Recorded information:
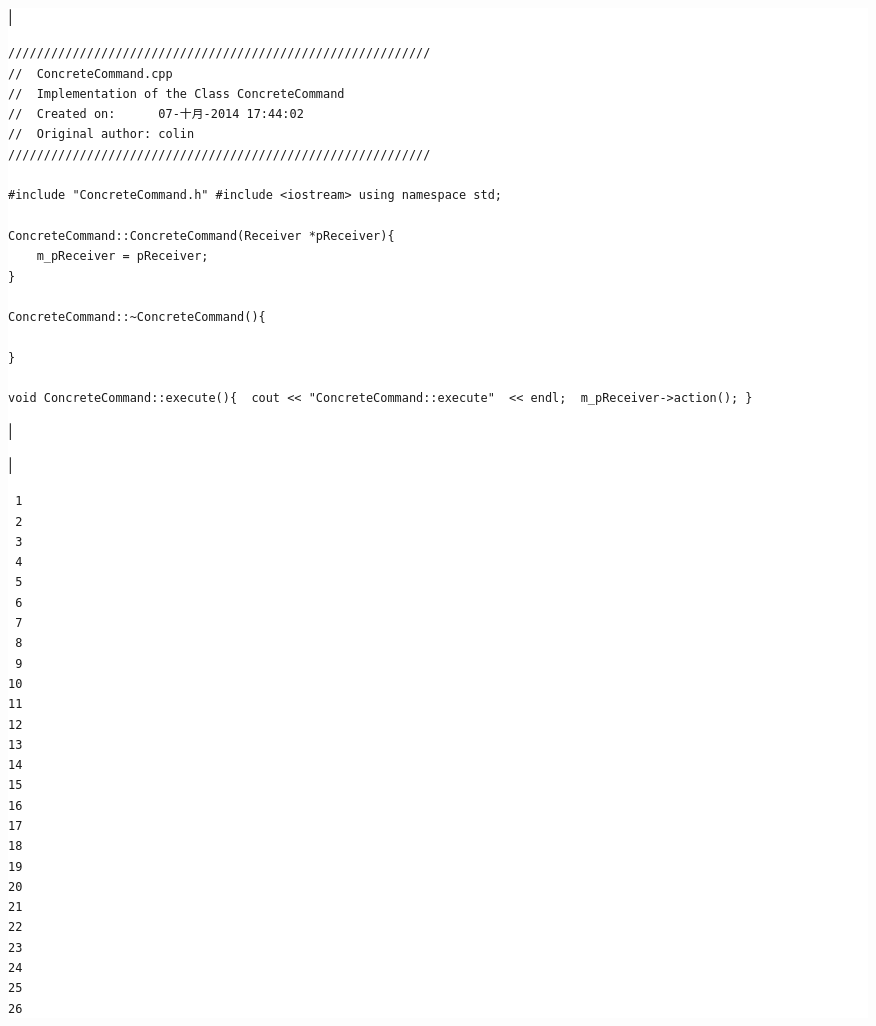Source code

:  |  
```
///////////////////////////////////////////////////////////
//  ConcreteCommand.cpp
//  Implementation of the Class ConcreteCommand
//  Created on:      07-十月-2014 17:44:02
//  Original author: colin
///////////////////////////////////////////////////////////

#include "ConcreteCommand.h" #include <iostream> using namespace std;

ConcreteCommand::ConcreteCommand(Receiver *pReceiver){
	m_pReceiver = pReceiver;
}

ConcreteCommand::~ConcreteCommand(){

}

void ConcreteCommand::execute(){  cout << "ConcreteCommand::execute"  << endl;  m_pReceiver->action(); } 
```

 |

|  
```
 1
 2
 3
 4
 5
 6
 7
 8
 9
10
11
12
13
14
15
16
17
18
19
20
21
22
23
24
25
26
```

...

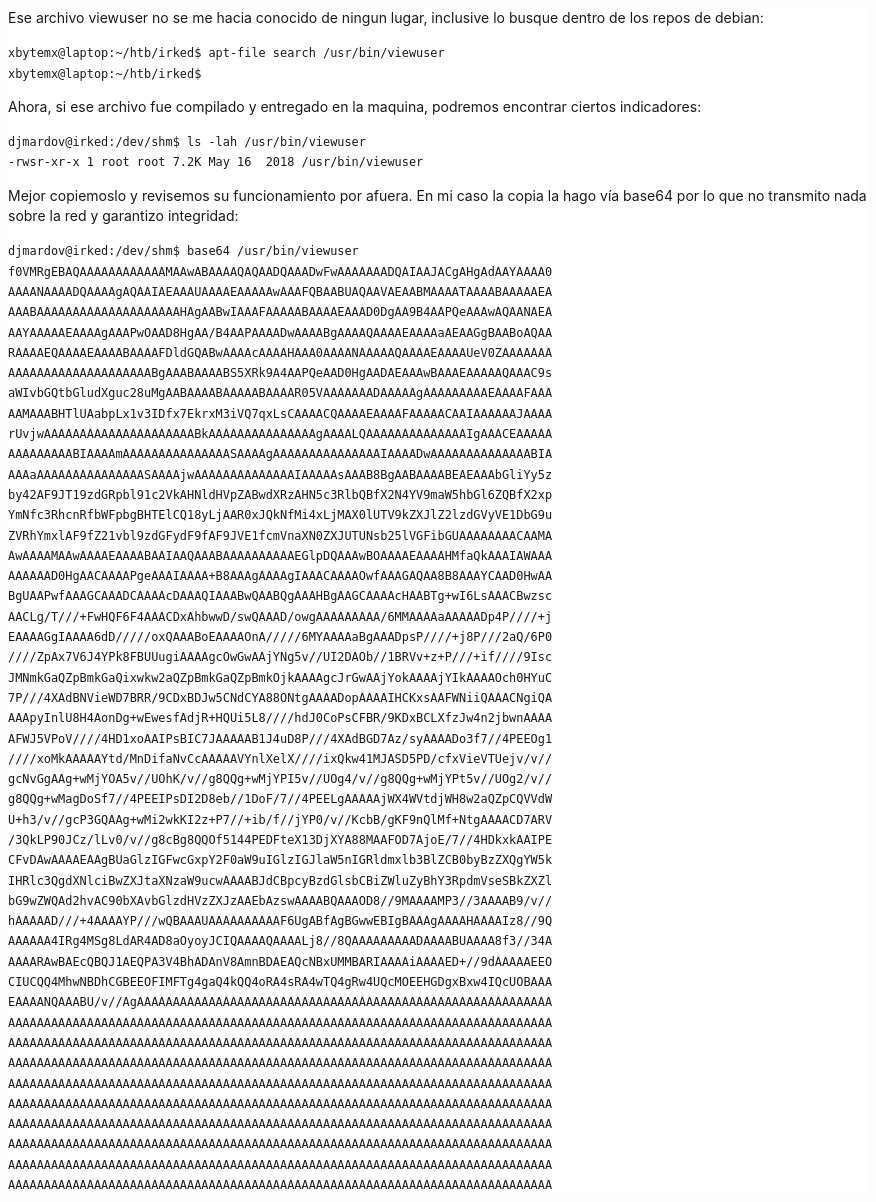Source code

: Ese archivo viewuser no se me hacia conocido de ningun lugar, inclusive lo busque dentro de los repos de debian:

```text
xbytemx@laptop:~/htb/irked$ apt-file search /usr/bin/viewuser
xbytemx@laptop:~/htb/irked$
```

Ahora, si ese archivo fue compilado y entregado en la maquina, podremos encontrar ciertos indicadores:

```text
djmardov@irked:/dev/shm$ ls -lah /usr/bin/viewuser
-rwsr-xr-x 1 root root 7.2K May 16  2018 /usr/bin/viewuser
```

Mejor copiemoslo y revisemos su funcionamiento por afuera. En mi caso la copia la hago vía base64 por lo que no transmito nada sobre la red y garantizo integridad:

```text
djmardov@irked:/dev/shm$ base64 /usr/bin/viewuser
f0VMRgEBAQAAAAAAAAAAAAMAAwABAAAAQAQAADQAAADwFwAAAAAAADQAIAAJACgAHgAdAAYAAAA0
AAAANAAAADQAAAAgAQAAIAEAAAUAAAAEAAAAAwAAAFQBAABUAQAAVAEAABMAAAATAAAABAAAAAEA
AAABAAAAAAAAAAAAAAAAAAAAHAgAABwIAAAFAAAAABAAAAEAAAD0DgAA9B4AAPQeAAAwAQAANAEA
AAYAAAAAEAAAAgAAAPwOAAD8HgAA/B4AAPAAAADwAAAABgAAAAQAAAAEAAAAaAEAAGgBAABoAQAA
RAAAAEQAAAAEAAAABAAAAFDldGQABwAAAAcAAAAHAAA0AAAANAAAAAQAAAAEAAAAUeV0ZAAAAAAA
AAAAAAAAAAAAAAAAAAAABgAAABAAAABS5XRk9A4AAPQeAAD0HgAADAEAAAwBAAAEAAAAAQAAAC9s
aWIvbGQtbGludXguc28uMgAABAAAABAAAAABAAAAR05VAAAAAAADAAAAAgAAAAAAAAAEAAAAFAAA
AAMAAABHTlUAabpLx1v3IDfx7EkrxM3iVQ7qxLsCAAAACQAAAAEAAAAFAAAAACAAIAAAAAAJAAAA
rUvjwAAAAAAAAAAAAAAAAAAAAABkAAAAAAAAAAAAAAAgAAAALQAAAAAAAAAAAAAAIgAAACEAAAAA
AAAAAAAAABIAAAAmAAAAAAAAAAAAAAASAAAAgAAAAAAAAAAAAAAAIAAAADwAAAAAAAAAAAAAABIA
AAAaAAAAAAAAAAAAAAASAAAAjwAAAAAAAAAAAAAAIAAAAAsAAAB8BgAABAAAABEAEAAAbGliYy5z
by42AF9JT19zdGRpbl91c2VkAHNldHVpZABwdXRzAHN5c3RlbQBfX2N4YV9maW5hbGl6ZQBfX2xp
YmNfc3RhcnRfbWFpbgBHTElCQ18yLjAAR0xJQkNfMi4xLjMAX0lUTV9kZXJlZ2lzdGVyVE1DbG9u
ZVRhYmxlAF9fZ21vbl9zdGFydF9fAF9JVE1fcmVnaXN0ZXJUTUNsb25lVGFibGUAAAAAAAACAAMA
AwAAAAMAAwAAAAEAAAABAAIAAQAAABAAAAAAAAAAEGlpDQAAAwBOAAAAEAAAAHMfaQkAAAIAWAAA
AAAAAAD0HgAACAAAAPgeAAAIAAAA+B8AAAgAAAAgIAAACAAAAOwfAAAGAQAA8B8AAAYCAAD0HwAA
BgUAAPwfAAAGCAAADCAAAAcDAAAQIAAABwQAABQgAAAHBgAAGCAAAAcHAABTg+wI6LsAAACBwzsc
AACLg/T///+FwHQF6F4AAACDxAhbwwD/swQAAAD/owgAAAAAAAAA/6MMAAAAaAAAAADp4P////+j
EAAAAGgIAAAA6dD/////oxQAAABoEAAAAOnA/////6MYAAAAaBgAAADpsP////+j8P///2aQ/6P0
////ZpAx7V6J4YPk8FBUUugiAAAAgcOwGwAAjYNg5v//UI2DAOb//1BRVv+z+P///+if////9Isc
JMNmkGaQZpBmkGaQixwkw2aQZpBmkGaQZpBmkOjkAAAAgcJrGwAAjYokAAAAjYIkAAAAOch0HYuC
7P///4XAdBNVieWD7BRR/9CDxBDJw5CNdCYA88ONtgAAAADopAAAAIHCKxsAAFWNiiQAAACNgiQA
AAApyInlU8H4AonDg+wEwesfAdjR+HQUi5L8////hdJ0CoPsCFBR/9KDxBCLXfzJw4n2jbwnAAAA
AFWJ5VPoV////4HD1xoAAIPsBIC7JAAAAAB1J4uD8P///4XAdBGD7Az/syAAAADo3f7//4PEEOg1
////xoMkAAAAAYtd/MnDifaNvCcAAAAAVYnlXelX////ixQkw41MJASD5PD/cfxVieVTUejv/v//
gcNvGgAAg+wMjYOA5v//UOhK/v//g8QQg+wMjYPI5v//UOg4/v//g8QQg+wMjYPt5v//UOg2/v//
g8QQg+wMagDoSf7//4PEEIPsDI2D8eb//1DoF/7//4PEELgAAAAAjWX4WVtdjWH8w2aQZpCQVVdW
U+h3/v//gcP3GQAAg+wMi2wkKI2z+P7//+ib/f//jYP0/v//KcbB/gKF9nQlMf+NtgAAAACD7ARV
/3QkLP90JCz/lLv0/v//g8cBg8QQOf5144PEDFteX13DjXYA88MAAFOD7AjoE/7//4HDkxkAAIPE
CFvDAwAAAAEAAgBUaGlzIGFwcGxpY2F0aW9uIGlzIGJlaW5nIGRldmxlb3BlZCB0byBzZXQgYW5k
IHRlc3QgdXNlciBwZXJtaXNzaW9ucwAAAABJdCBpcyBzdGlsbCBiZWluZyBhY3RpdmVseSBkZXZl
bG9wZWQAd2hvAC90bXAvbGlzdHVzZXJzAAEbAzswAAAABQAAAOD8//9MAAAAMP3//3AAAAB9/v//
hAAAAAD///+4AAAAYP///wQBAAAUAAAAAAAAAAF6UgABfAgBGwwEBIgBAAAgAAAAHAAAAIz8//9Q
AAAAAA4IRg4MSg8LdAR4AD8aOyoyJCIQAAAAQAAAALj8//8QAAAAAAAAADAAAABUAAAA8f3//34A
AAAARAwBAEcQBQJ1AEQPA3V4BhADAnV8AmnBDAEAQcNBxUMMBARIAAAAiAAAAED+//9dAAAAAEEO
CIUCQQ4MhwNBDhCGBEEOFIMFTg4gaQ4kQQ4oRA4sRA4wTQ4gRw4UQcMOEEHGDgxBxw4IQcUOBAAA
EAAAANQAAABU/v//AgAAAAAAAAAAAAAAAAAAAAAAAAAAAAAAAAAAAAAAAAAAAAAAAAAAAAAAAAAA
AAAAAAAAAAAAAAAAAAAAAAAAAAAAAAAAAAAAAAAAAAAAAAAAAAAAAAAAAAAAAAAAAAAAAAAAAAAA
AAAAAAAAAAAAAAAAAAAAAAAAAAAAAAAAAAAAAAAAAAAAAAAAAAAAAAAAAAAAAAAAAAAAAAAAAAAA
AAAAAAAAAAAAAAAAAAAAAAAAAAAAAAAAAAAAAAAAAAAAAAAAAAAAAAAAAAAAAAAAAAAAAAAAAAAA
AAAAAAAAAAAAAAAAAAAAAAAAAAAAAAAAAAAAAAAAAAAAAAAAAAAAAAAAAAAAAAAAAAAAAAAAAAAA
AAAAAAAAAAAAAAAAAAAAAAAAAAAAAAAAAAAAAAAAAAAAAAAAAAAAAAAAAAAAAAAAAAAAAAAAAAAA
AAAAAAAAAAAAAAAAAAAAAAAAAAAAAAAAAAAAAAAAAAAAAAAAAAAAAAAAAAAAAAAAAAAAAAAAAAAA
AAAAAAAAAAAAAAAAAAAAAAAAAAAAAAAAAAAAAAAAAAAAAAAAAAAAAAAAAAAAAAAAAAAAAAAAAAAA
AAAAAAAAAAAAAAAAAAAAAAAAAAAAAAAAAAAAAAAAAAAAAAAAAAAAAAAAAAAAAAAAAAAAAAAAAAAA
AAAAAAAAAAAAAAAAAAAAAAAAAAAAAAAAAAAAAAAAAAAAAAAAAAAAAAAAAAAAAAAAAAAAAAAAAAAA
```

Aim of the task: Copy every line above that holds the word "xbytemx".

Exercise answer:
xbytemx@laptop:~/htb/irked$ apt-file search /usr/bin/viewuser
xbytemx@laptop:~/htb/irked$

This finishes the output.